» **To be done**
A. According to the blog post, where does Kevin's dad take him on Saturdays?
B. From the blog post, reproduce verbatim the stretch from "Contentment And The" through "it did mine.".

» **Selected extract**

________________

Saturday, October 18, 2008

Contentment And The Simple Faith Of A Child

Verily I say unto you, Except ye be converted, and become as little children, ye shall not enter into the kingdom of heaven. Whosoever therefore shall humble himself as this little child, the same is greatest in the kingdom of heaven. And whoso shall receive one such little child in my name receiveth me (Mt. 18:3-5).
I just recently received this in my e-mail and I would like to share it. I know it will bless your heart as it did mine.
GOD LIVES UNDER THE BED. I envy Kevin. My brother Kevin thinks God lives under his bed. At least that's what I heard him say one night. He was praying out loud in his dark bedroom, and I stopped to listen, "Are you there, God?" he said. "Where are you? Oh, I see. Under the bed." I giggled softly and tiptoed off to my own room.
Kevin's unique perspectives are often a source of amusement. But that night something else lingered long after the humor. I realized for the first time the very different world Kevin lives in. He was born 30 years ago, mentally disabled as a result of difficulties during labor. Apart from his size (he's 6-foot-2), there are few ways in which he is an adult. He reasons and communicates with the capabilities of a 7-year-old, and he always will. He will probably always believe that God lives under his bed and that Santa Claus is the one who fills the space under our tree every Christmas and that airplanes stay up in the sky because angels carry them.
I remember wondering if Kevin realizes he is different. Is he ever dissatisfied with his monotonous life? Up before dawn each day, off to work at a workshop for the disabled, home to walk our cocker spaniel, return to eat his favorite macaroni-and-cheese for dinner, and later to bed. The only variation in the entire scheme is laundry, when he hovers excitedly over the washing machine like a mother with her newborn child. He does not seem dissatisfied. He lopes out to the bus every morning at 7:05, eager for a day of simple work. He wrings his hands excitedly while the water boils on the stove before dinner, and he stays up late twice a week to gather our dirty laundry for his next day's laundry chores. And Saturdays - oh, the bliss of Saturdays! That's the day my Dad takes Kevin to the airport to have a soft drink, watch the planes land, and speculate loudly on the destination of each passenger inside. "That one's goin to Chi-car-go!" Kevin shouts as he claps his hands. His anticipation is so great he can hardly sleep on Friday nights. And so goes his world of daily rituals and weekend field trips.

________________

» **Data section**
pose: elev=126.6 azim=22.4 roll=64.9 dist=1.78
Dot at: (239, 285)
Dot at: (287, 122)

________________

» **Results by task**
A. To the airport.

B.
Contentment And The Simple Faith Of A Child

Verily I say unto you, Except ye be converted, and become as little children, ye shall not enter into the kingdom of heaven. Whosoever therefore shall humble himself as this little child, the same is greatest in the kingdom of heaven. And whoso shall receive one such little child in my name receiveth me (Mt. 18:3-5).
I just recently received this in my e-mail and I would like to share it. I know it will bless your heart as it did mine.